# Disable amplifier on Sound Blaster Z



## Red_Machine (Aug 24, 2017)

On older cards, if you were using powered speakers, you could move some jumpers in order to disable the built-in amplifier and switch the card to output line level audio.  I can't seem to find a way to do it on my Z, google searches turn up nothing.  Does anyone have any suggestions?


----------



## Regeneration (Aug 24, 2017)

None that I know of. Using Stereo Direct is the closest thing.


----------



## Red_Machine (Aug 25, 2017)

I can't use Stereo Direct, because it forces the card into 192KHz mode, which causes issues with some of my games.


----------



## qubit (Aug 25, 2017)

They've probably removed that feature to save a couple of pennies on manufacture. Annoying, I know.


----------



## Regeneration (Aug 26, 2017)

Red_Machine said:


> I can't use Stereo Direct, because it forces the card into 192KHz mode, which causes issues with some of my games.

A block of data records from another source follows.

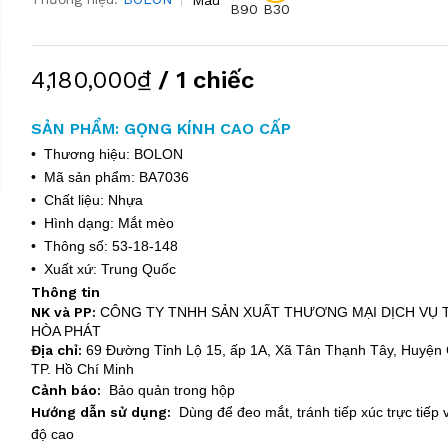
B90
B30
4,180,000₫
/ 1 chiếc
SẢN PHẨM: GỌNG KÍNH CAO CẤP
• Thương hiệu: BOLON
• Mã sản phẩm: BA7036
• Chất liệu: Nhựa
• Hình dạng: Mắt mèo
• Thông số: 53-18-148
• Xuất xứ: Trung Quốc
Thông tin
NK và PP:
CÔNG TY TNHH SẢN XUẤT THƯƠNG MẠI DỊCH VỤ
HÒA PHÁT
Địa chỉ:
69 Đường Tỉnh Lộ 15, ấp 1A, Xã Tân Thạnh Tây, Huyện 
TP. Hồ Chí Minh
Cảnh báo:
Bảo quản trong hộp
Hướng dẫn sử dụng:
Dùng để đeo mắt, tránh tiếp xúc trực tiếp v
độ cao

You can reduce the sample rate in the Windows' control panel even with Stereo Direct enabled.


----------



## RejZoR (Aug 26, 2017)

The outputs are not amplified (or at least shouldn't be) because you need active speakers anyway. Only amplification is used with headphones because they need active power supply to function. I haven't checked the circuitry on my SB Z, but the ports are separate.


----------